Ed Green found himself in this tenuous position: (a) being judicially threatened with jail; (b) following the dictates of his employer, the Board of Charities and Corrections; and (c) obeying the State Legislature which funds the state institution he is required to administer. Ed Green was unwillingly postured as a sacrificial lamb for a confrontation between various arms of government. He should be saved. Although he was the defendant in the contempt proceeding, the real defendants (although unnamed) were the Board of Charities and Corrections and the State Legislature.
Throughout this ordeal, Ed Green was respectful to the judiciary. He held his head high in turbulent waters. He was caught up in a situation that had political and social overtones and I, for one, greatly admire his courage. He displayed no disdain, contempt or haughtiness. The trial court, on the record, stated: "Mr. Green, I sincerely hope that you do not take this personally. It was not meant to be personal. You have given 19 or 20 years of your life to this state and the children of this state." Ed Green was forced to either comply with the order of the court and accept the girl into the State Training School or necessarily surrender himself to the Pennington County Sheriff to be locked up in jail. I would construe this as rather "personal."
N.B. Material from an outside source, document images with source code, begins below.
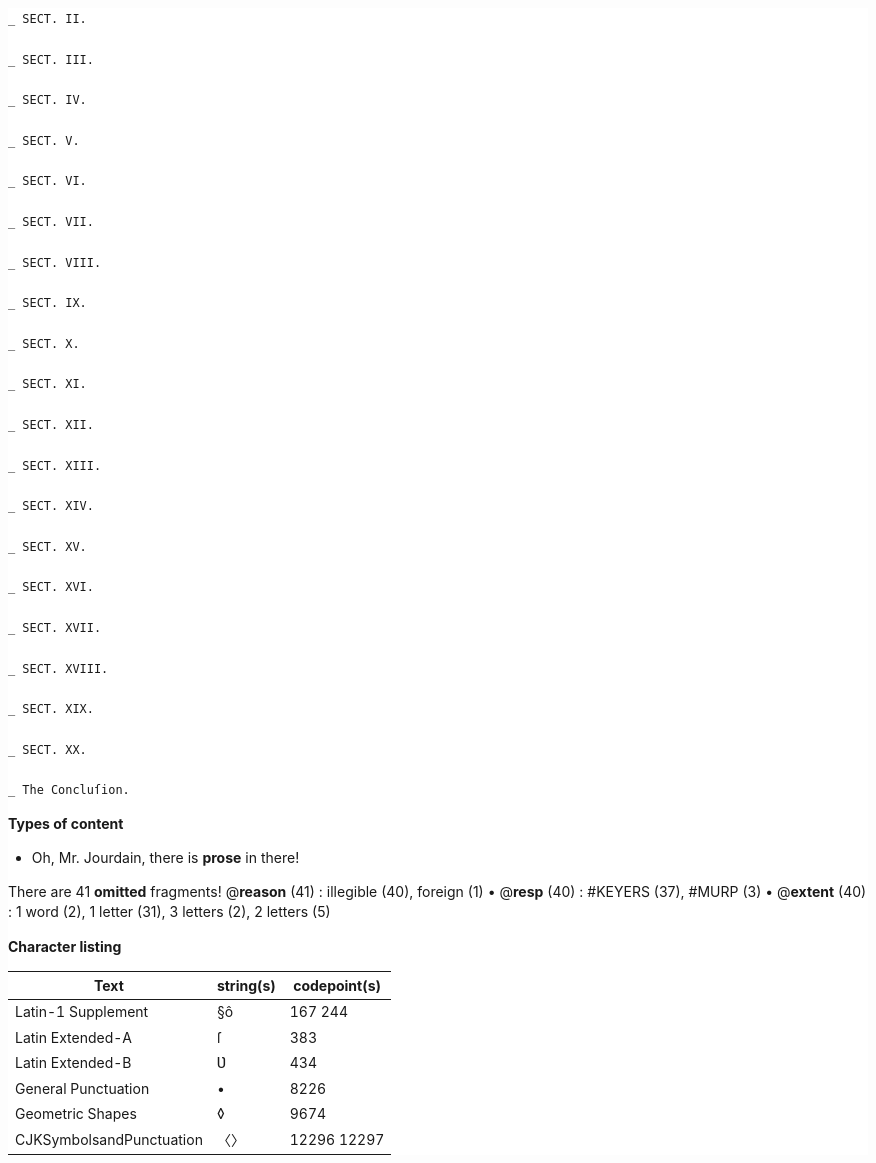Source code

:     _ SECT. II.

    _ SECT. III.

    _ SECT. IV.

    _ SECT. V.

    _ SECT. VI.

    _ SECT. VII.

    _ SECT. VIII.

    _ SECT. IX.

    _ SECT. X.

    _ SECT. XI.

    _ SECT. XII.

    _ SECT. XIII.

    _ SECT. XIV.

    _ SECT. XV.

    _ SECT. XVI.

    _ SECT. XVII.

    _ SECT. XVIII.

    _ SECT. XIX.

    _ SECT. XX.

    _ The Concluſion.

**Types of content**

  * Oh, Mr. Jourdain, there is **prose** in there!

There are 41 **omitted** fragments! 
 @__reason__ (41) : illegible (40), foreign (1)  •  @__resp__ (40) : #KEYERS (37), #MURP (3)  •  @__extent__ (40) : 1 word (2), 1 letter (31), 3 letters (2), 2 letters (5)

**Character listing**


|Text|string(s)|codepoint(s)|
|---|---|---|
|Latin-1 Supplement|§ô|167 244|
|Latin Extended-A|ſ|383|
|Latin Extended-B|Ʋ|434|
|General Punctuation|•|8226|
|Geometric Shapes|◊|9674|
|CJKSymbolsandPunctuation|〈〉|12296 12297|
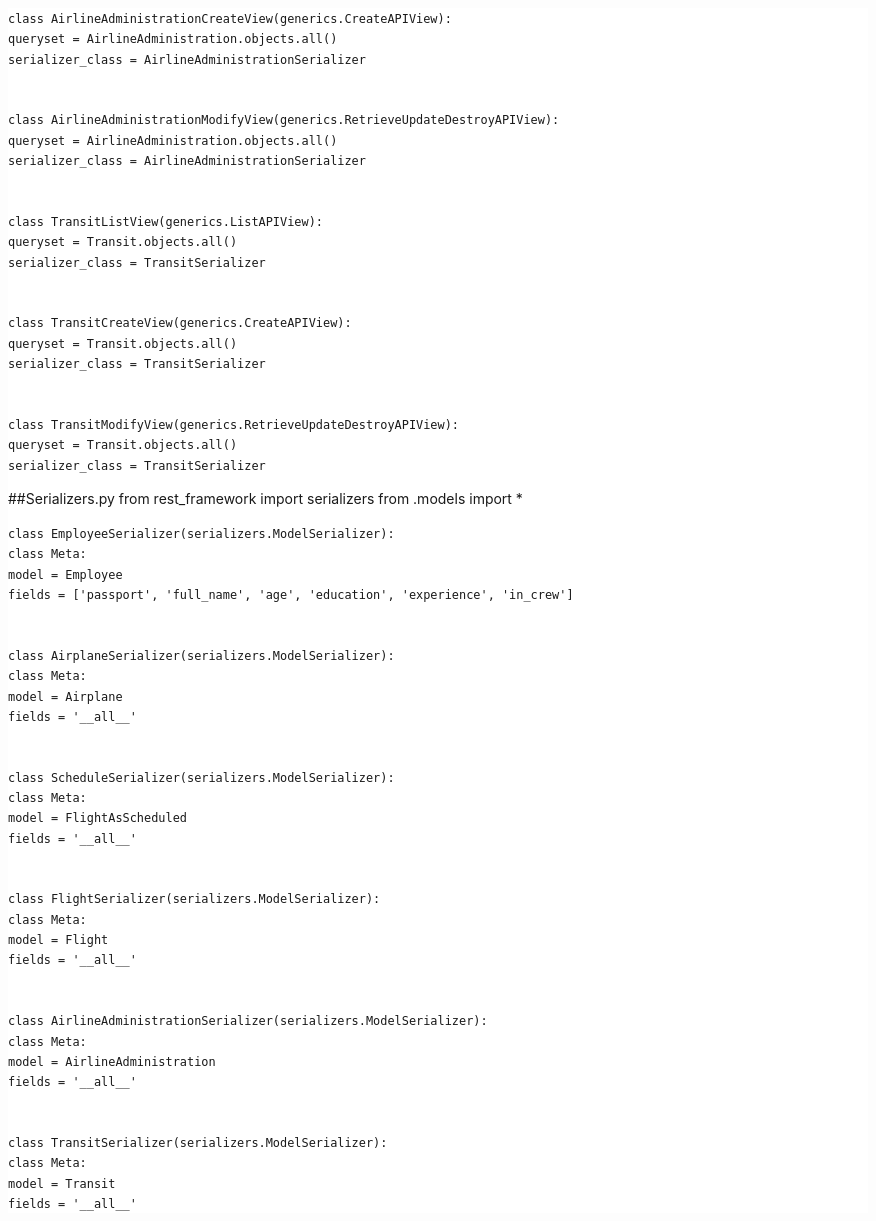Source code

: 
    class AirlineAdministrationCreateView(generics.CreateAPIView):
    queryset = AirlineAdministration.objects.all()
    serializer_class = AirlineAdministrationSerializer


    class AirlineAdministrationModifyView(generics.RetrieveUpdateDestroyAPIView):
    queryset = AirlineAdministration.objects.all()
    serializer_class = AirlineAdministrationSerializer


    class TransitListView(generics.ListAPIView):
    queryset = Transit.objects.all()
    serializer_class = TransitSerializer


    class TransitCreateView(generics.CreateAPIView):
    queryset = Transit.objects.all()
    serializer_class = TransitSerializer


    class TransitModifyView(generics.RetrieveUpdateDestroyAPIView):
    queryset = Transit.objects.all()
    serializer_class = TransitSerializer

##Serializers.py
    from rest_framework import serializers
    from .models import *


    class EmployeeSerializer(serializers.ModelSerializer):
    class Meta:
    model = Employee
    fields = ['passport', 'full_name', 'age', 'education', 'experience', 'in_crew']


    class AirplaneSerializer(serializers.ModelSerializer):
    class Meta:
    model = Airplane
    fields = '__all__'


    class ScheduleSerializer(serializers.ModelSerializer):
    class Meta:
    model = FlightAsScheduled
    fields = '__all__'


    class FlightSerializer(serializers.ModelSerializer):
    class Meta:
    model = Flight
    fields = '__all__'


    class AirlineAdministrationSerializer(serializers.ModelSerializer):
    class Meta:
    model = AirlineAdministration
    fields = '__all__'


    class TransitSerializer(serializers.ModelSerializer):
    class Meta:
    model = Transit
    fields = '__all__'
The coup de grace of this contempt proceeding is as follows: the trial court did not enter a finding of fact (as it could not, under the facts) that Ed Green's behavior was wilful and contumacious. Therefore, joining the majority opinion's ultimate holding, I would likewise reverse.NOTES
 SDCL 24-9-1 reads:
The reformatory institution maintained by the state at or in the vicinity of Plankinton, in Aurora county, known and designated by the name of `state training school' shall continue to exist as an institution for the reformation of boys and girls, and shall be under the charge and control of the state board of charities and corrections.
SDCL 24-9-4 reads:
The board of charities and corrections shall supervise the erection of all buildings authorized to be built for the state training school. Such board shall have charge of the general interests of the institution and shall have power to see that its affairs are conducted in accordance with the requirements of law, and that strict discipline is maintained therein; and to provide employment and instruction for the inmates.
 SDCL 24-9-5 reads:
The board of charities and corrections shall have power to appoint a superintendent of the state training school who shall be subject to removal by the board at any time in its discretion and without assignment of cause.
 SDCL 24-9-6 reads:
The superintendent of the state training school shall have charge and custody of and shall discipline, govern, instruct, employ, and use his best endeavors to reform the inmates in such manner as while preserving their health, will secure the promotion, as far as possible, or moral, religious, and industrious habits and regular, thorough progress and improvement in their studies, trades, and employment. The superintendent shall have power to enact bylaws and rules for the regulation of the school, its officers, employees and inmates.